Lowe 'tinkering' with second-half approach

July 6th, 2021

ST. PETERSBURG -- Sunday morning at Sahlen Field in Buffalo, N.Y., Rays second baseman said he felt things were starting to come together for him offensively. He had ended his unsatisfying first half with home runs in back-to-back games the previous week, and Rays manager Kevin Cash agreed that the 2019 All-Star seemed to be in a better spot.

But while Tampa Bay has seen a better version of Lowe lately, even in what he called “probably the worst year of my life,” his continued physical and mental adjustments have the Rays believing the best is yet to come.

“We know that Brandon's a special player and a special guy with a bat in his hand,” Cash said Sunday. “I think it's coming that he's going to get really hot here and start doing the damage that he's done for multiple seasons now with us.”

Lowe’s first career grand slam off Cleveland lefty Logan Allen in the second inning of Tampa Bay’s 9-8 win on Monday night was yet another sign of progress.
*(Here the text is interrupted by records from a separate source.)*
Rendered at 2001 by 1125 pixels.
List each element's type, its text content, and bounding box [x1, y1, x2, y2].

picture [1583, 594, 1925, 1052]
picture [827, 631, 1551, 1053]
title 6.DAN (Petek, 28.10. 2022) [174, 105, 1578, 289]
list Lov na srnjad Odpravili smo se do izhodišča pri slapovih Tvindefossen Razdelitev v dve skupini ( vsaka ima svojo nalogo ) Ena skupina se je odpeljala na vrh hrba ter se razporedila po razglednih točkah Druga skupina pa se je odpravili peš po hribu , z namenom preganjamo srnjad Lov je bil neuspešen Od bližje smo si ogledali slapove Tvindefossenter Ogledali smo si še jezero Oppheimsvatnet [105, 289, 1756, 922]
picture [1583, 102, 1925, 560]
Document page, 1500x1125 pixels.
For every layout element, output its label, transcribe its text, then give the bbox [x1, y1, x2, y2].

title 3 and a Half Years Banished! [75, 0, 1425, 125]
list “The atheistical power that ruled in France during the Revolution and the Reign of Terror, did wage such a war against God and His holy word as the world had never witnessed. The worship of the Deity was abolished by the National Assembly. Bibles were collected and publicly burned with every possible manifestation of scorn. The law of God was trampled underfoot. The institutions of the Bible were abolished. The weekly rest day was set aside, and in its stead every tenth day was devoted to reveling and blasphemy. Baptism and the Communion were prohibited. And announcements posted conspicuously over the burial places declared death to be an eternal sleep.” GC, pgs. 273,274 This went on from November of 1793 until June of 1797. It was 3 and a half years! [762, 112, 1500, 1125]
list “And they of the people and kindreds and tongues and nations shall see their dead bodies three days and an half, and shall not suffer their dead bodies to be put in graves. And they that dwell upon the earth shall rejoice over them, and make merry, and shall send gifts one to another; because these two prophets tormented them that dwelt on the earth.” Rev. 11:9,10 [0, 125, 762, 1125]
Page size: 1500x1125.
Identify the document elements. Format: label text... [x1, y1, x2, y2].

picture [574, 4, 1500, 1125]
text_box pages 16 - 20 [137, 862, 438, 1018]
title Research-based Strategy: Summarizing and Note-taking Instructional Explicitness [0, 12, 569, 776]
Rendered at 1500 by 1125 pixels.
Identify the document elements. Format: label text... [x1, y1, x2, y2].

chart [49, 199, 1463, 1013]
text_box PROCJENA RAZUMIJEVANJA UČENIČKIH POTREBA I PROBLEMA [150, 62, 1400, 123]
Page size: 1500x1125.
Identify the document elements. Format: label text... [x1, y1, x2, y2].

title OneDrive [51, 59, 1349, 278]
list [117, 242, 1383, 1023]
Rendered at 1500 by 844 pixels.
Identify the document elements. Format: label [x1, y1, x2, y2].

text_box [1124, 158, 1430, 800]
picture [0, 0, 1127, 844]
It was his fifth home run in a 12-game stretch, his eighth in 24 games since June 4, his fifth of the season off a left-hander and more proof that his tinkering at the plate will pay off in the second half.

“Coming off a lefty helps that much more, just for his overall psyche,” Cash said after Monday’s game. “We talked in Buffalo [that] we felt Brandon was kind of trending in the right direction, and he's continuing to show that.”

Consider the frustrations of the past nine months for Lowe. The Rays’ most valuable player during the 60-game regular season a year ago, he hit just .118 with 28 strikeouts in 82 plate appearances during the Rays’ run to the World Series. He went to work over the winter, preparing to face opposing pitchers’ best stuff, but it didn’t immediately yield better results to start this season.

At the end of May, Lowe was hitting just .189 with a .679 OPS. Even with his recent improvements, his .205 batting average is 133rd out of 136 qualified big league hitters. He’s struck out 101 times, fifth-most in the Majors. After crushing left-handed pitchers last season, he’s hitting just .115/.196/.299 with 40 strikeouts in 97 plate appearances against them this year. And there’s no obvious explanation, like an injury, for his slump.

Those numbers admittedly ate at the driven Lowe as he saw them on the scoreboard walking up to the plate earlier this season. But at some point, he said, he came to terms with the fact that one at-bat wouldn’t change them. A 3-for-3 day won’t immediately boost his batting average to the .290 or .300 mark he desires. It’s going to take time, one good at-bat after another.

“It’s a culmination of the whole year. To say that I've had probably the worst year of my life would probably be pretty accurate, and I don't think I've ever hit this bad,” said Lowe, who turned 27 on Tuesday’s off-day. “But instead of looking back over the whole year, you look back 10 games or 10 at-bats, and you can see yourself trending in the right direction. Those are the things we focus on, not everything that's happened this year.”

And there have been some encouraging trends for Lowe. Since June 1, he’s put together an .879 OPS. His overall adjusted OPS+ is 11% better than the league average mark. His performance against right-handed pitchers (.861 OPS) is right in line with his career mark (.859 OPS). He’s hit 17 homers, second on the team behind All-Star catcher Mike Zunino and tied for his career high. He’s driven in 43 runs, third-most on the team.

There’s also this: While he’s four games played away from matching his career-high total of 82, set in 2019, he still has the better part of three months to get his numbers where he wants them to be.

“He’s a competitor. He's a worker. He is very meticulous,” Rays hitting coach Chad Mottola said. “Every day he's probably tinkering, tinkering, tinkering to a fault in order to get this to happen. You'd rather have that guy that's always working than the guy that just shows up. So he's handled it the best way he can handle it, and that's by working.”

Lowe said he’s sent video of his swing to “probably four or five different guys,” seeking input from coaches and friends. He’s constantly working with Mottola and the Rays’ staff, and his most recent tweak -- tucking in his back elbow earlier in his swing -- has helped him stay through the ball longer and drive more back-spun balls to left field. Getting more comfortable with that adjustment, Mottola believes, will only continue to pay dividends.

“The work behind the scenes has been relentless,” Mottola said. “We know what [Lowe] can do, so it's just a matter of time. Luckily, we have 162 [games] instead of 60 this year.”

Lowe has been a streaky hitter throughout his career, alternating scorching stretches with cold spells, so one view is that he’s due for a hot streak soon. With his swing in a better place and a mindset of accepting he can’t change the numbers on the scoreboard in one night, what better time than now?

“It's going to be a process of getting back to where it is,” Lowe said. “As long as I'm up there putting up good at-bats and doing stuff for the team, everything's going to take care of itself.”